Sine all Initialization Cells will be saved to the parallel .m file, I recommend using the Notebook only for the generation of this Package, and not also for the rest of your computations.
When managing functions, one must consider context. Not all functions should be global at all times. A series of related functions should often be kept in its own context which can then be easily exposed to or removed from $ContextPath. Further, a series of functions often rely on subfunctions that do not need to be called outside of the primary functions, therefore these subfunctions should not be global. All of this relates to Package creation. Incidentally, it also relates to the formatting of code, because knowing that not all subfunctions must be exposed as global gives one the freedom to move many subfunctions to the "top level" of the code, that is, outside of Module or other scoping constructs, without conflicting with global symbols.
Package creation is a complex topic. You should familiarize yourself with Begin, BeginPackage, End and EndPackage to better understand it, but here is a simple framework to get you started. You can follow it as a template for the time being.
This is an old definition I used before DeleteDuplicates existed:
BeginPackage["UU`"]
UnsortedUnion::usage = "UnsortedUnion works like Union, but doesn't \
return a sorted list. \nThis function is considerably slower than \
Union though."
Begin["`Private`"]
UnsortedUnion =
Module[{f}, f[y_] := (f[y] = Sequence[]; y); f /# Join###] &
End[]
EndPackage[]
Everything above goes in Initialization Cells. You can insert Text cells, Sections, or even other input cells without harming the generated Package: only the contents of the Initialization Cells will be exported.

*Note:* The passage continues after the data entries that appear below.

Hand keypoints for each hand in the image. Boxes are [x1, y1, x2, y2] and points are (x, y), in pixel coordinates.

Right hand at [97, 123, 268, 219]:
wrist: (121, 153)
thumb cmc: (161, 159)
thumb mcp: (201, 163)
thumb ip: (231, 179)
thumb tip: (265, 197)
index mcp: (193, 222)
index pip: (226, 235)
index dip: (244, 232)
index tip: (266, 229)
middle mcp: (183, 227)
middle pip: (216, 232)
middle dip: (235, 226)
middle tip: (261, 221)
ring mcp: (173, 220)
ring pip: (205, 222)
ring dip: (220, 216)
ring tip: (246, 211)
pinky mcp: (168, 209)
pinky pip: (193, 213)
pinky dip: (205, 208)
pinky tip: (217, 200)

BeginPackage defines the Context that your functions will belong to, and disables all non-System` definitions, preventing collisions. (There are ways to call other functions from your package, but that is better for another question).
By convention, a ::usage message is defined for each function that it to be accessible outside the package itself. This is not superfluous! While there are other methods, without this, you will not expose your function in the visible Context.
Next, you Begin a context that is for the package alone, conventionally "`Private`". After this point any symbols you define (that are not used outside of this Begin/End block) will not be exposed globally after the Package is loaded, and will therefore not collide with Global` symbols.
After your function definition(s), you close the block with End[]. You may use as many Begin/End blocks as you like, and I typically use a separate one for each function, though it is not required.
Finally, close with EndPackage[] to restore the environment to what it was before using BeginPackage.
After you save the Notebook and generate the .m package (let's say "mypackage.m"), you can load it with Get:
<< "mypackage.m"
Now, there will be a function UnsortedUnion in the Context UU` and it will be accessible globally.
You should also look into the functionality of Needs, but that is a little more advanced in my opinion, so I shall stop here.